Following word of Tsepov’s death, the journalist Yulia Latynina said on her Ekho Moskvy radio program that Tsepov had reportedly told Yukos that he represented Sechin’s interests and had full authority to resolve the conflict with the company as long as he and Gennady Timchenko were put on Yukos’ board of directors. Britain’s Telegraph has described Timchenko as “a Kremlin insider and oil trader” who shares a KGB past with Putin and is “very close” to the Russian president (see EDM, July 28). Latynina said, “But what’s interesting is that when I was told this story — and a lot of people told me it — I had the impression that Mr. Tsepov . . . didn’t understand that this [deal] is for others, and that, in essence, these people didn’t need a representative in the person of Mr. Tsepov” (Ekho Moskvy, September 25).

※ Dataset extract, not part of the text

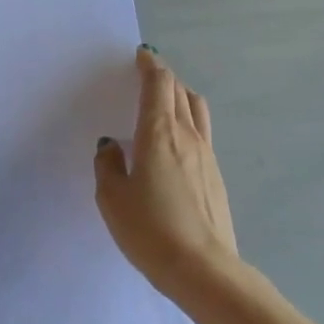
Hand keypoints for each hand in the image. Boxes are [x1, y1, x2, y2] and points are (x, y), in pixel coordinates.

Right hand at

The Stringer information agency quoted from a dossier on Putin that it first reported about in November 2000. The dossier was allegedly prepared by the FSB, then added to by the Interior Ministry’s investigative department under Vladimir Rushailo, currently the CIS executive secretary. The dossier alleged that Tsepov, who in the early 1990s was an officer in the St. Petersburg police’s anti-organized crime directorate and in charge of collecting license fees from casinos, acted as a go-between for a monthly payment from a leading casino owner to Putin, who was then deputy mayor of St. Petersburg. The dossier also claimed that in 1995, Tsepov gave Putin’s wife a Chinese emerald he had won in a card game with a criminal boss, who had stolen it in South Korea. The emerald was reportedly included on an Interpol list of stolen gems. “Tsepov renders services to Putin on condition that the latter will ‘protect’ his activities,” the dossier alleged (Stringer-news.ru, September 25; Stringer, November 2000).
Tsepov’s Baltik-Eskort provided protection during the 1990s for the family of then-St. Petersburg Mayor Anatoly Sobchak and for his deputy, Vladimir Putin. It also protected a variety of VIPs from other walks of life, including the crime boss Vladimir Malyshev (Russky kurier, September 27).